Er was dus niets symbolisch aan de ontwikkeling van de moderne financiële wereld. In Berardi's versie van symboliek betekent niets iets. In de wereldwijde financiële wereld wordt elke betekenaar gedwongen iets te betekenen. Elke speculatieve positie is gebonden aan een goed of een product of dienst, of een permutatie daarvan. Dit is de reden waarom financiële regelgevers proberen, en daar niet in slagen, om limieten te stellen aan het aantal posities dat speculanten kunnen innemen op grondstoffen.
Erger nog, Berardi identificeert nooit de weldadige regulator van symbolistische poëzie, de goede man die we moeten herstellen om symboliek om te keren en betekenis terug te geven aan taal. Wie was zo'n regelgever in de tijd van de symbolistische dichter? Misschien was het de burgerlijke moraal of de echte en gewelddadige regeringscensuur? Of misschien is wat we nodig hebben een algemeen intellect in hooggestemde overeenstemming, massaal gesynchroniseerd door Berardi's poëtica?

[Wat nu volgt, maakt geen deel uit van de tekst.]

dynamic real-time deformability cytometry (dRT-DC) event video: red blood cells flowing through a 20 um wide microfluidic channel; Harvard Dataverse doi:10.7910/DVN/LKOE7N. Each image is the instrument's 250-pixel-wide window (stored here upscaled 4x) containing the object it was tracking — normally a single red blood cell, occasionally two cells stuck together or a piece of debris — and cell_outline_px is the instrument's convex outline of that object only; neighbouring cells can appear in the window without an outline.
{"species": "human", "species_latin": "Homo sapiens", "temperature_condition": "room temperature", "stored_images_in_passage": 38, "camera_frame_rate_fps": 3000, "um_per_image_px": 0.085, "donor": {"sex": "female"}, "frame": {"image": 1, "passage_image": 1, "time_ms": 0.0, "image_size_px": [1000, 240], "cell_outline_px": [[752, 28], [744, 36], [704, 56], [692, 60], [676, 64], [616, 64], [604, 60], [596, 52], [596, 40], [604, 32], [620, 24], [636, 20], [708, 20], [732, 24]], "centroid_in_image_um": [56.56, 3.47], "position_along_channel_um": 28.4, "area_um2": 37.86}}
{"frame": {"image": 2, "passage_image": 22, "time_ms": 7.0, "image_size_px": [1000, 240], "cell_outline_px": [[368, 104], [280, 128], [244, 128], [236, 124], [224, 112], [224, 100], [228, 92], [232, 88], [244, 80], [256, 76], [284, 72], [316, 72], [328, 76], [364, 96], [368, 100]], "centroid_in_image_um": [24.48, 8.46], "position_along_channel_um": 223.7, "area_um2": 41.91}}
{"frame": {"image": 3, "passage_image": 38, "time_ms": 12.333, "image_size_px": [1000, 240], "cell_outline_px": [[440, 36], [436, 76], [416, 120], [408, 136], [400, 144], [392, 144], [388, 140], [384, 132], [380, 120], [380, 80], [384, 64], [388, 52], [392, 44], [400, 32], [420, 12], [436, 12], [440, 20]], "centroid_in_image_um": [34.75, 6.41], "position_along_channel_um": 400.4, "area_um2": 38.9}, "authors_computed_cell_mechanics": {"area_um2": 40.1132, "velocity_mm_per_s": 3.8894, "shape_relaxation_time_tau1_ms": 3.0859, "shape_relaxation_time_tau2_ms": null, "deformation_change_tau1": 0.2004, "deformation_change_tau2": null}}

The Uprising geniet van het alledaagse dat financiële instrumenten fictief zijn, alsof ze niet echt zijn. Maar als deze contracten slechts 'fictief' of 'symbolisch' zijn, hoe zijn ze erin geslaagd de wereldeconomie te laten zinken? Als dezelfde logica zou gelden voor literatuur, zouden we leven in een wereld van vlees en bloed Hans Castorps, en zouden we ook heel weinig behoefte hebben aan romans of poëzie. Speculatie leidt tot mislukking. In een contract waarbij de ene persoon op het ene wedt en de andere persoon op het tegenovergestelde, zal iemand verliezen. Niemand verliest op deze manier in de literatuur (behalve de schrijver die door Jay McInerney is vervaagd).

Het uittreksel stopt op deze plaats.